Protecting Consumers from DRM
Protecting Consumers from DRM
Protecting Consumers from DRM

    Get Involved Today

    Consumer rights advocates and media companies have been fighting over digital rights management (DRM) software for many years now. In the age of the closing digital media store, the negative effects of DRM are more apparent than ever before.

    Just a few days ago Yahoo! announced it would be closing its music store, taking the authentication server for its DRM offline in September. This will leave its users without access to the content they believed they bought once they: switch computers, alter their operating system, or try to copy their Yahoo! store music to an MP3 player. Luckily for Yahoo! customers the company has said it will compensate them for music they bought. Yahoo!'s solution is to port their users' music over to RealNetwork's Rhapsody music service, providing compensation for those users who have a conflict with this solution. An extra bonus for consumers is that in most but not all cases they will be given MP3s in a non-DRMed format which does not require those users to be bound to Rhapsody's service or authentication server. It's great that Yahoo! learned from Microsoft's (and others) mistakes, but this is a serious and recurring issue which needs to be resolved. Consumers should know what restrictions have been placed on the content they are buying and what those restrictions will mean in real life. Furthermore, provisions should be put into place to unlock DRM when a company ends service or when the term of the copyright is over. Currently any attempt to break DRM, even for a legitimate purpose, would be illegal under the DMCA.

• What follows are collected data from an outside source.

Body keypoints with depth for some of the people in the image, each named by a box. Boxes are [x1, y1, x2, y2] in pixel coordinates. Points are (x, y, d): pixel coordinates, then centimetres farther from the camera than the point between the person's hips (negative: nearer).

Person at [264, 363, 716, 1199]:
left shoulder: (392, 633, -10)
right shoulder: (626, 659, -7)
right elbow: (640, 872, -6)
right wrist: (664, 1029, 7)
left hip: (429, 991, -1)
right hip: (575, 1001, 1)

    This exact problem has been highlighted over the past year or so during which time many large online retailers of DRM protected music have closed up shop, leaving their customers hanging. Sony, Microsoft and Virgin all had the same advice to their customers: burn your music collection and re-rip it. This process has to be done before the stores completely close and many music fans will be oblivious to this issue until it is too late and the music they purchased will be lost, forever locked away behind a digital gate. Even for those consumers who act quickly the task of burning and re-ripping an entire music collection is daunting in terms of time commitment and the number of CD-Rs required. Furthermore, the only way for customers to salvage their music from these services is through the so-called analog hole which content owners have been trying to close. What happens when there is no analog hole and you can't just burn and re-rip content?

    Yahoo! is acting/appears to be acting appropriately in compensating their users, but other media providers have not been so kind. All those consumers who subscribed to now defunct services should be given (legal) ways to circumvent broken DRM or should be provided with a refund. Certainly they should not be criminally punished for attempting to access the music they paid for. Perhaps decryption software should be held in escrow by a third party and released when a media service's DRM mechanism breaks. Of course, a big part of the problem is that consumers often aren't aware of what they are getting themselves into when buying crippled products.

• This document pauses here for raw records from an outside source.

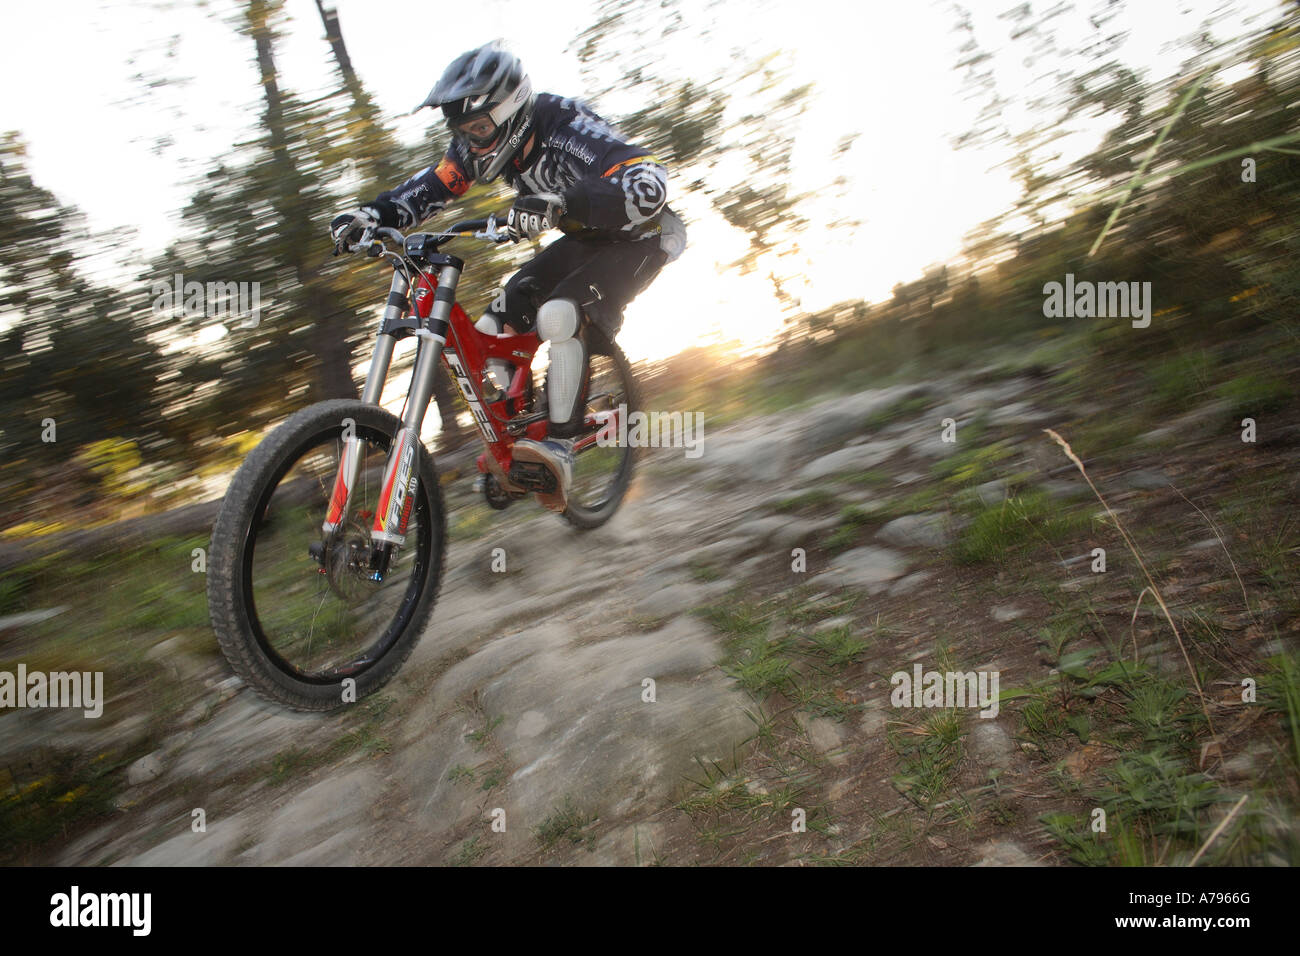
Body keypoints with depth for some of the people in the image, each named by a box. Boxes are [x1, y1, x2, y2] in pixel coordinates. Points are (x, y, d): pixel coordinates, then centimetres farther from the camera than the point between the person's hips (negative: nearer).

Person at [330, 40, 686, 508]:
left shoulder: (566, 129, -31)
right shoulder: (490, 140, -9)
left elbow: (649, 184, -45)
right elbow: (432, 184, 2)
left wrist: (560, 202, -58)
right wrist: (373, 214, -14)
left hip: (635, 238, -7)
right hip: (582, 239, 8)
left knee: (558, 315, -32)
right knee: (491, 331, -4)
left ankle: (559, 447, -23)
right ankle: (512, 438, 10)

    As more content gets released, protected under an ever growing cornucopia of data rights management technologies, the need for transparency has become pressing. Consumers must be protected from and informed about DRM attached to the products they buy. DRM lessens the value of a product to a consumer by limiting how, when and where it can be used. There is no benefit to consumers from having DRM on their media. Media distributors need to explicitly state what limitations there are on their products, in accessible language. If issues of DRM and content control continue to be obfuscated, misunderstood and harmful to consumers the government may need to step in to protect consumers. This will protect consumers from buying products which are too crippled to be of use to them while simultaneously forcing companies to compete not just on content and price, but also on the degree of freedom which they provide to their customers.

    Currently there is little incentive for a media company to be honest with its consumers about the limitations on the media they purchase, since most customers have no idea what DRM is. Now, when something doesn't work or isn't compatible due to DRM most people shrug their shoulders and assume it's “not compatible” or “just doesn't work.” People will be a lot more peeved when they know that the incompatibility is a deliberate feature, not a bug.

    Of course media companies would rather you didn't know or ask about DRM. They would prefer that each time you want to watch your favorite movie on a different format or device that you asked for permission or pay for the content again. Copyright is supposed to promote the creation of new content, not the repackaging of the old. Of course, this is all old news to techies, geeks and industry folks — but we are a small subset of the general population, and until everyone else knows nothing will be done.

    DRM is a new technology which can be harmful to consumers and may need to be restricted or at least have requirements in place for some level of disclosure, to be provided in an accessible form to consumers. The only way to inform everyone clearly would be to have some sort of labeling on the content visible at/prior to the point of sale. Consumers need to be told what limitations DRM places on their purchases in order to make better informed decisions. Once you arm consumers with good information the market can decide how much DRM is acceptable. Until then we're all at the mercy of the studios.